Culture doesn’t have to cost in the UK. Since 2001, entry to state museums is free and nowhere has a better concentration of them than London, the capital, and they cover everything from art to science.
Dominating the Bloomsbury area, with over 900,000 square feet of culture, this is Britain’s biggest and most potent museum. The Elgin Marbles, bought by the British government in 1816 remain controversial – and a big draw – but the Museum has eight million objects to curate, including the 196BC Rosetta Stone, vital in deciphering Ancient Egyptian hieroglyphs and significant Egyptian and Chinese collections.
The Greek government may want the Elgin Marbles back but they’re a significant draw for the British Museum. Photo credit: Graham Barclay/Bloomberg News
Less visited but worth seeking out are the museum’s collection of drawings, including Raphael and Gainsborough. The space given to temporary exhibitions can seem small, but the scope of the main collection makes this easy to forgive.
Pole position in London, the National Gallery is at the very centre of the Trafalgar Square. Started in 1824 and regularly refreshed through the centuries by strategic purchases and donations from the collections of impoverished aristocrats, the cut-off date for art works is 1900 (after which you need to visit Tate Modern or Tate Britain). Still, there’s plenty left to enjoy including a cluster of Leonardo Da Vincis, Botticelli and a superb capsule collection of Post-Impressionists, including Monet, Cezanne, Van Gogh’s Sunflowers and Seurat’s Bathers at Asnieres.

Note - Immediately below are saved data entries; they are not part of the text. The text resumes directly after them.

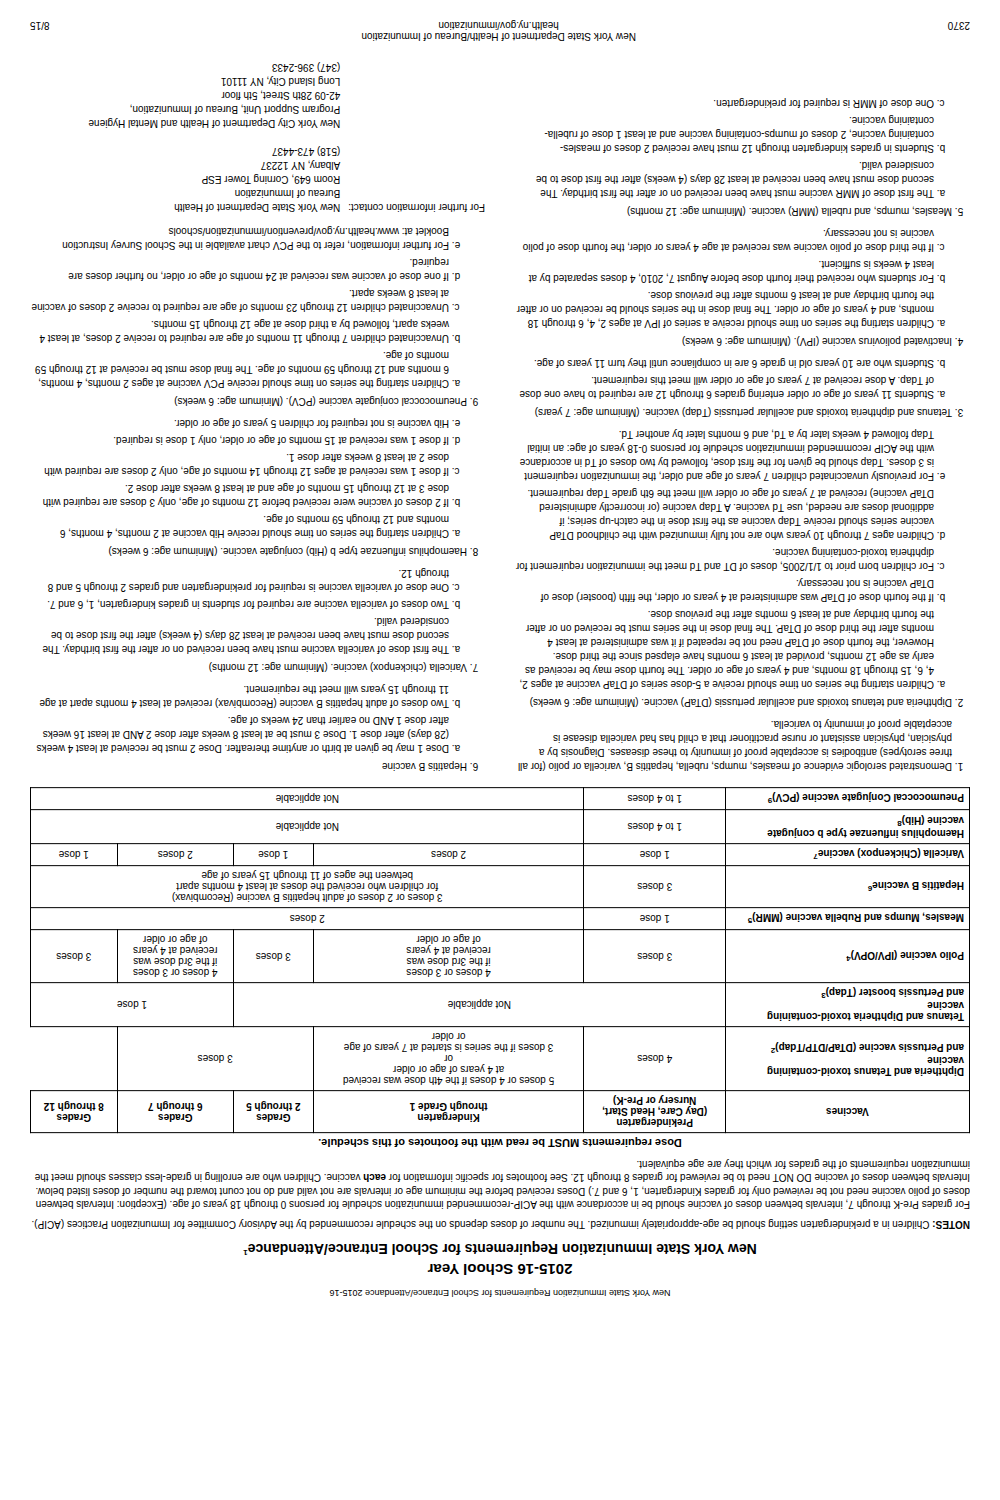New York State Immunization Requirements for School Entrance/Attendance 2015-16
2015-16 School Year
New York State Immunization Requirements for School Entrance/Attendance1
NOTES: Children in a prekindergarten setting should be age-appropriately immunized. The number of doses depends on the schedule recommended by the Advisory Committee for Immunization Practices (ACIP).
For grades Pre-K through 7, intervals between doses of vaccine should be in accordance with the ACIP-recommended immunization schedule for persons 0 through 18 years of age. (Exception: Intervals between doses of polio vaccine need not be reviewed only for grades Kindergarten, 1, 6 and 7.) Doses received before the minimum age or intervals are not valid and do not count toward the number of doses listed below. Intervals between doses of vaccine DO NOT need to be reviewed for grades 8 through 12. See footnotes for specific information for each vaccine. Children who are enrolling in grade-less classes should meet the immunization requirements of the grades for which they are age equivalent.
Dose requirements MUST be read with the footnotes of this schedule.
| Vaccines | Prekindergarten (Day Care, Head Start, Nursery or Pre-K) | Kindergarten through Grade 1 | Grades 2 through 5 | Grades 6 through 7 | Grades 8 through 12 |
| --- | --- | --- | --- | --- | --- |
| Diphtheria and Tetanus toxoid-containing vaccine and Pertussis vaccine (DTaP/DTP/Tdap) 2 | 4 doses | 5 doses or 4 doses if the 4th dose was received at 4 years of age or older or 3 doses if the series is started at 7 years of age or older | 3 doses |
| Tetanus and Diphtheria toxoid-containing vaccine and Pertussis booster (Tdap) 3 | Not applicable | 1 dose |
| Polio vaccine (IPV/OPV) 4 | 3 doses | 4 doses or 3 doses if the 3rd dose was received at 4 years of age or older | 3 doses | 4 doses or 3 doses if the 3rd dose was received at 4 years of age or older | 3 doses |
| Measles, Mumps and Rubella vaccine (MMR) 5 | 1 dose | 2 doses |
| Hepatitis B vaccine 6 | 3 doses | 3 doses or 2 doses of adult hepatitis B vaccine (Recombivax) for children who received the doses at least 4 months apart between the ages of 11 through 15 years of age |
| Varicella (Chickenpox) vaccine 7 | 1 dose | 2 doses | 1 dose | 2 doses | 1 dose |
| Haemophilus influenzae type b conjugate vaccine (Hib) 8 | 1 to 4 doses | Not applicable |
| Pneumococcal Conjugate vaccine (PCV) 9 | 1 to 4 doses | Not applicable |
Demonstrated serologic evidence of measles, mumps, rubella, hepatitis B, varicella or polio (for all three serotypes) antibodies is acceptable proof of immunity to these diseases. Diagnosis by a physician, physician assistant or nurse practitioner that a child has had varicella disease is acceptable proof of immunity to varicella.
Diphtheria and tetanus toxoids and acellular pertussis (DTaP) vaccine. (Minimum age: 6 weeks)
Children starting the series on time should receive a 5-dose series of DTaP vaccine at ages 2, 4, 6, 15 through 18 months, and 4 years of age or older. The fourth dose may be received as early as age 12 months, provided at least 6 months have elapsed since the third dose. However, the fourth dose of DTaP need not be repeated if it was administered at least 4 months after the third dose of DTaP. The final dose in the series must be received on or after the fourth birthday and at least 6 months after the previous dose.
If the fourth dose of DTaP was administered at 4 years or older, the fifth (booster) dose of DTaP vaccine is not necessary.
For children born prior to 1/1/2005, doses of DT and Td meet the immunization requirement for diphtheria toxoid-containing vaccine.
Children ages 7 through 10 years who are not fully immunized with the childhood DTaP vaccine series should receive Tdap vaccine as the first dose in the catch-up series; if additional doses are needed, use Td vaccine. A Tdap vaccine (or incorrectly administered DTaP vaccine) received at 7 years of age or older will meet the 6th grade Tdap requirement.
For previously unvaccinated children 7 years of age and older, the immunization requirement is 3 doses. Tdap should be given for the first dose, followed by two doses of Td in accordance with the ACIP recommended immunization schedule for persons 0-18 years of age: an initial Tdap followed 4 weeks later by a Td, and 6 months later by another Td.
Tetanus and diphtheria toxoids and acellular pertussis (Tdap) vaccine. (Minimum age: 7 years)
Students 11 years of age or older entering grades 6 through 12 are required to have one dose of Tdap. A dose received at 7 years of age or older will meet this requirement.
Students who are 10 years old in grade 6 are in compliance until they turn 11 years of age.
Inactivated poliovirus vaccine (IPV). (Minimum age: 6 weeks)
Children starting the series on time should receive a series of IPV at ages 2, 4, 6 through 18 months, and 4 years of age or older. The final dose in the series should be received on or after the fourth birthday and at least 6 months after the previous dose.
For students who received their fourth dose before August 7, 2010, 4 doses separated by at least 4 weeks is sufficient.
If the third dose of polio vaccine was received at age 4 years or older, the fourth dose of polio vaccine is not necessary.
Measles, mumps, and rubella (MMR) vaccine. (Minimum age: 12 months)
The first dose of MMR vaccine must have been received on or after the first birthday. The second dose must have been received at least 28 days (4 weeks) after the first dose to be considered valid.
Students in grades kindergarten through 12 must have received 2 doses of measles-containing vaccine, 2 doses of mumps-containing vaccine and at least 1 dose of rubella-containing vaccine.
One dose of MMR is required for prekindergarten.
Hepatitis B vaccine
Dose 1 may be given at birth or anytime thereafter. Dose 2 must be received at least 4 weeks (28 days) after dose 1. Dose 3 must be at least 8 weeks after dose 2 AND at least 16 weeks after dose 1 AND no earlier than 24 weeks of age.
Two doses of adult hepatitis B vaccine (Recombivax) received at least 4 months apart at age 11 through 15 years will meet the requirement.
Varicella (chickenpox) vaccine. (Minimum age: 12 months)
The first dose of varicella vaccine must have been received on or after the first birthday. The second dose must have been received at least 28 days (4 weeks) after the first dose to be considered valid.
Two doses of varicella vaccine are required for students in grades kindergarten, 1, 6 and 7.
One dose of varicella vaccine is required for prekindergarten and grades 2 through 5 and 8 through 12.
Haemophilus influenzae type b (Hib) conjugate vaccine. (Minimum age: 6 weeks)
Children starting the series on time should receive Hib vaccine at 2 months, 4 months, 6 months and 12 through 59 months of age.
If 2 doses of vaccine were received before 12 months of age, only 3 doses are required with dose 3 at 12 through 15 months of age and at least 8 weeks after dose 2.
If dose 1 was received at ages 12 through 14 months of age, only 2 doses are required with dose 2 at least 8 weeks after dose 1.
If dose 1 was received at 15 months of age or older, only 1 dose is required.
Hib vaccine is not required for children 5 years of age or older.
Pneumococcal conjugate vaccine (PCV). (Minimum age: 6 weeks)
Children starting the series on time should receive PCV vaccine at ages 2 months, 4 months, 6 months and 12 through 59 months of age. The final dose must be received at 12 through 59 months of age.
Unvaccinated children 7 through 11 months of age are required to receive 2 doses, at least 4 weeks apart, followed by a third dose at age 12 through 15 months.
Unvaccinated children 12 through 23 months of age are required to receive 2 doses of vaccine at least 8 weeks apart.
If one dose of vaccine was received at 24 months of age or older, no further doses are required.
For further information, refer to the PCV chart available in the School Survey Instruction Booklet at: www.health.ny.gov/prevention/immunization/schools
| For further information contact: | New York State Department of Health Bureau of Immunization Room 649, Corning Tower ESP Albany, NY 12237 (518) 473-4437 New York City Department of Health and Mental Hygiene Program Support Unit, Bureau of Immunization, 42-09 28th Street, 5th floor Long Island City, NY 11101 (347) 396-2433 |
2370
New York State Department of Health/Bureau of Immunization
health.ny.gov/immunization
8/15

South Kensington is London’s Museum Mile, and this is at its heart. A Victorian temple to learning, it was built by Alfred Waterhouse and now displays skeletons and fossils alongside expert talks at the Darwin Centre. In the central hall from this summer, Dippy, the much-loved model of a Diplodocus carnegii which was donated by Andrew Carnegie, will be replaced by a 25-meter skeleton of a blue whale found near Wexford in Ireland. A classic museum for rainy days; often packed with school trips; come close to closing time to a quieter experience. Late night programmes bring the museum alive for adults with silent discos mixed with light learning.